### What you are asked to do:
The answer is to be an exact copy of the lines below running from the line with "right ankle: (528, 404)" down to the line with "left ankle: (511, 403)", both ends included, and nothing more.

(Data entries)

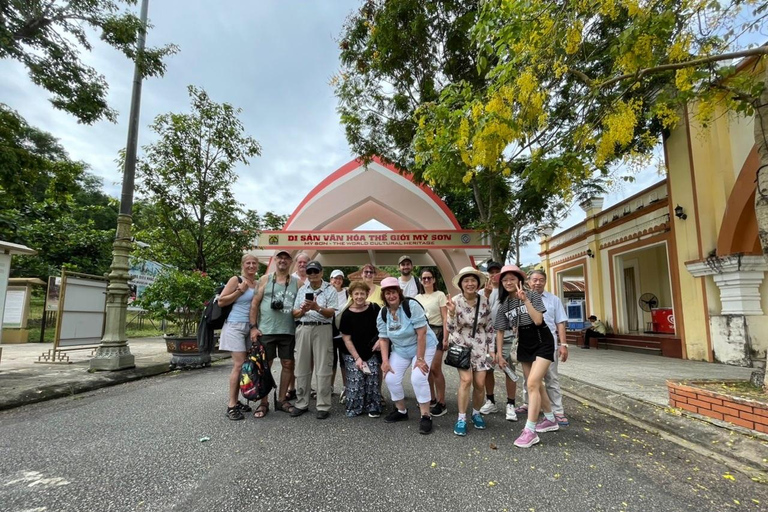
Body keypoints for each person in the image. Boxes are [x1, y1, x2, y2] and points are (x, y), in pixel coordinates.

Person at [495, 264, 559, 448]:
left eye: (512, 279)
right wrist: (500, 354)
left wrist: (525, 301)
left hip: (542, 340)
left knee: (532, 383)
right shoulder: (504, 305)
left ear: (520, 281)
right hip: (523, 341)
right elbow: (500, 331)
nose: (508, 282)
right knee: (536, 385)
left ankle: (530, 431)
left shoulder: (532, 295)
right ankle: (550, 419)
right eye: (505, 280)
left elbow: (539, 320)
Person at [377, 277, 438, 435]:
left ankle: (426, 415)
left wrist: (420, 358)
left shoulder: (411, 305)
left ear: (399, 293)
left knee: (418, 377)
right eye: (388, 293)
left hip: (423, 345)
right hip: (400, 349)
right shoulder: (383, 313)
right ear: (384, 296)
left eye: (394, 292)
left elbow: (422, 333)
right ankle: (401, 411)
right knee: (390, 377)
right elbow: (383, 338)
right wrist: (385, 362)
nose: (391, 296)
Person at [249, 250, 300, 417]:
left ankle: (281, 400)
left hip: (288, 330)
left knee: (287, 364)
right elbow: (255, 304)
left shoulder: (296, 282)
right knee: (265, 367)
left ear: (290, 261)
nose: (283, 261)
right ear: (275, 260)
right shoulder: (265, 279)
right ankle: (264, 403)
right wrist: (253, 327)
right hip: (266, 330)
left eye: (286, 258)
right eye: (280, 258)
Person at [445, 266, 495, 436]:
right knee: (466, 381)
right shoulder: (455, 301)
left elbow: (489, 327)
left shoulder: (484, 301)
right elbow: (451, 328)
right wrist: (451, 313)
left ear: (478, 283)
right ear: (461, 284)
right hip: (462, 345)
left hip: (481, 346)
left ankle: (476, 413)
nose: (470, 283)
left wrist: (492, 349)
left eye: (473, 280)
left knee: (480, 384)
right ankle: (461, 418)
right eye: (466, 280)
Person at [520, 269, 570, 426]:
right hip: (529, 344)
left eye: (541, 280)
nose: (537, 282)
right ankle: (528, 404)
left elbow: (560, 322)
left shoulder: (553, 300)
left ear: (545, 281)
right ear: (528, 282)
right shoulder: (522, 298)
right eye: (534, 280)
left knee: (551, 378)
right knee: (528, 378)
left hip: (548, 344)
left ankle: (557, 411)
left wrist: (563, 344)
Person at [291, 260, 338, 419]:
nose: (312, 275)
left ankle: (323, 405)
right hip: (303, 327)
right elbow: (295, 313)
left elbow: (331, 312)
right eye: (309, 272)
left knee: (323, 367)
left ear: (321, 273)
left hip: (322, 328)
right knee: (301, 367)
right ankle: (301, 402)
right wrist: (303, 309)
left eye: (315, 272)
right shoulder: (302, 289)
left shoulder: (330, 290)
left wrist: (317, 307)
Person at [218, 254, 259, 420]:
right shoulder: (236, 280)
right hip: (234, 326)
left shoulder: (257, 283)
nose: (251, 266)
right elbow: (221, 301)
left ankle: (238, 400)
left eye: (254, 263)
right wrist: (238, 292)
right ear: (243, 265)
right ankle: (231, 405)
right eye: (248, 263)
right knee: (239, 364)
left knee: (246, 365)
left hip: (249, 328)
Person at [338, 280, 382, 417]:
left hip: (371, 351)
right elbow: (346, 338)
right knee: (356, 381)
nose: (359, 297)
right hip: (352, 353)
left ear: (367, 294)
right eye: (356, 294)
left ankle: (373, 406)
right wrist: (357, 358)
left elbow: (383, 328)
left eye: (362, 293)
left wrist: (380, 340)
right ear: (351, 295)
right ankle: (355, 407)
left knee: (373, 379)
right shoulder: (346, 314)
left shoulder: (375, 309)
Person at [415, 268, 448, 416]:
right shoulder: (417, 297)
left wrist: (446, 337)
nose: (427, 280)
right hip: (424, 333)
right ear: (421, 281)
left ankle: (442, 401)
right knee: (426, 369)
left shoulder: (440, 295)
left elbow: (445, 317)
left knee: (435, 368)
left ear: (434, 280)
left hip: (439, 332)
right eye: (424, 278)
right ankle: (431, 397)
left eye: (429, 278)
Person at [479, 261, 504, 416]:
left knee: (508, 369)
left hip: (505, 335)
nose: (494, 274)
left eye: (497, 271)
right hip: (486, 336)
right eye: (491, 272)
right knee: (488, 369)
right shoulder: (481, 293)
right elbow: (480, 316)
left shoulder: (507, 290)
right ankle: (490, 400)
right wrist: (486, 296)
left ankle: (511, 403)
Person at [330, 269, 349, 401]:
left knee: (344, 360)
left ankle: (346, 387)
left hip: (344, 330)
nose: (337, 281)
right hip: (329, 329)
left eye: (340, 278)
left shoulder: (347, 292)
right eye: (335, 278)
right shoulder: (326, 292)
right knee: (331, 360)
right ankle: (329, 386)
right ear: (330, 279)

* * *

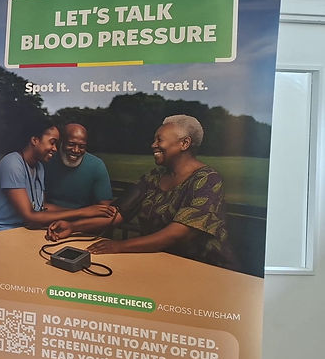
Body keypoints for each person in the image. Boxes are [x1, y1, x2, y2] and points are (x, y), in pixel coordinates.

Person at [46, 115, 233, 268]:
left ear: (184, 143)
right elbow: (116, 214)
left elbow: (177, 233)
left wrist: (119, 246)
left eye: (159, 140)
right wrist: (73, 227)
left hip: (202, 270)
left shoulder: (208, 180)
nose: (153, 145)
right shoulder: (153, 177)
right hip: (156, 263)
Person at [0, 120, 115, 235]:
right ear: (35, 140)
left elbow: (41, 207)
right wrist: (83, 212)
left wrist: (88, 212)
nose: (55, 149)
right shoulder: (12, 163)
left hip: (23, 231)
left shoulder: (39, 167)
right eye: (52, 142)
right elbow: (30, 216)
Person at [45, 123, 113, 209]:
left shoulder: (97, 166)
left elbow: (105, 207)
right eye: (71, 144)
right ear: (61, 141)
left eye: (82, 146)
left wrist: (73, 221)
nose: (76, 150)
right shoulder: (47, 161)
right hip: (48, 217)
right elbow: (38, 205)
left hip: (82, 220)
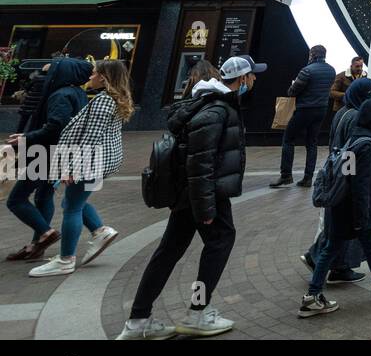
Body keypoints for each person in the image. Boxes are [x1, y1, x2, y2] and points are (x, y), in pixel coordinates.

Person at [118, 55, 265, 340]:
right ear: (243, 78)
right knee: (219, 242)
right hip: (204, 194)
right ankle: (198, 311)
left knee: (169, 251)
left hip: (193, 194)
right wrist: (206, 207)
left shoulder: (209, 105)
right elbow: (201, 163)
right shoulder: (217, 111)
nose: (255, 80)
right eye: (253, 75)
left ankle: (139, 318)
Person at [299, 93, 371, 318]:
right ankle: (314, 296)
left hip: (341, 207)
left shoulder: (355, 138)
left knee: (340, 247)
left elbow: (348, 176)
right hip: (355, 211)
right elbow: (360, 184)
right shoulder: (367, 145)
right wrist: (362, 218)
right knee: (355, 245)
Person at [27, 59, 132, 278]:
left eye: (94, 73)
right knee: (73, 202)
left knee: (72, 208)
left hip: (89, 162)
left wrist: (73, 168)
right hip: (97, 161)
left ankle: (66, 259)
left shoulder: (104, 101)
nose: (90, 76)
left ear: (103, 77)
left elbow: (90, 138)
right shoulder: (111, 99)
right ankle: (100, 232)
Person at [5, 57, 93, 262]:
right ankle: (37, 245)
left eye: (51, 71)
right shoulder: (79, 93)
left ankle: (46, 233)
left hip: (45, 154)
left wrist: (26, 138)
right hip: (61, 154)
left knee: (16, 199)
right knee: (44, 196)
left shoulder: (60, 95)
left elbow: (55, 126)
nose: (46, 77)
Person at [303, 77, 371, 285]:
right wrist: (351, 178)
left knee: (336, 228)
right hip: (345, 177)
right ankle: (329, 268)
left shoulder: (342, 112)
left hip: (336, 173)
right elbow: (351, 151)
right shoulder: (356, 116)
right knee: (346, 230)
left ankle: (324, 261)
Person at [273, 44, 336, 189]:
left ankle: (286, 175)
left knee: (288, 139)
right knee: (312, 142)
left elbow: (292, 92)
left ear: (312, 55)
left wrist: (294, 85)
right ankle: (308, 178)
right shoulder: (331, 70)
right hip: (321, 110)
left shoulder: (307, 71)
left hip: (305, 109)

### The completed task:
right ankle: (528, 404)
left elbow: (560, 322)
left shoulder: (553, 300)
left ear: (545, 281)
right ear: (528, 282)
right shoulder: (522, 298)
right eye: (534, 280)
left knee: (551, 378)
right knee: (528, 378)
left hip: (548, 344)
left ankle: (557, 411)
left wrist: (563, 344)
Person at [291, 260, 338, 419]:
nose: (312, 275)
left ankle: (323, 405)
right hip: (303, 327)
right elbow: (295, 313)
left elbow: (331, 312)
right eye: (309, 272)
left knee: (323, 367)
left ear: (321, 273)
left hip: (322, 328)
right knee: (301, 367)
right ankle: (301, 402)
right wrist: (303, 309)
left eye: (315, 272)
right shoulder: (302, 289)
left shoulder: (330, 290)
left wrist: (317, 307)
Person at [218, 254, 259, 420]:
right shoulder: (236, 280)
right hip: (234, 326)
left shoulder: (257, 283)
nose: (251, 266)
right elbow: (221, 301)
left ankle: (238, 400)
left eye: (254, 263)
right wrist: (238, 292)
right ear: (243, 265)
right ankle: (231, 405)
right eye: (248, 263)
right knee: (239, 364)
left knee: (246, 365)
left hip: (249, 328)
Person at [338, 280, 382, 417]:
left hip: (371, 351)
right elbow: (346, 338)
right knee: (356, 381)
nose: (359, 297)
right hip: (352, 353)
left ear: (367, 294)
right eye: (356, 294)
left ankle: (373, 406)
right wrist: (357, 358)
left elbow: (383, 328)
left eye: (362, 293)
left wrist: (380, 340)
right ear: (351, 295)
right ankle: (355, 407)
left knee: (373, 379)
right shoulder: (346, 314)
left shoulder: (375, 309)
Person at [415, 268, 448, 416]:
right shoulder: (417, 297)
left wrist: (446, 337)
nose: (427, 280)
right hip: (424, 333)
right ear: (421, 281)
left ankle: (442, 401)
right knee: (426, 369)
left shoulder: (440, 295)
left elbow: (445, 317)
left knee: (435, 368)
left ear: (434, 280)
left hip: (439, 332)
right eye: (424, 278)
right ankle: (431, 397)
left eye: (429, 278)
Person at [479, 261, 504, 416]:
left knee: (508, 369)
left hip: (505, 335)
nose: (494, 274)
left eye: (497, 271)
right hip: (486, 336)
right eye: (491, 272)
right knee: (488, 369)
right shoulder: (481, 293)
right elbow: (480, 316)
left shoulder: (507, 290)
right ankle: (490, 400)
right wrist: (486, 296)
left ankle: (511, 403)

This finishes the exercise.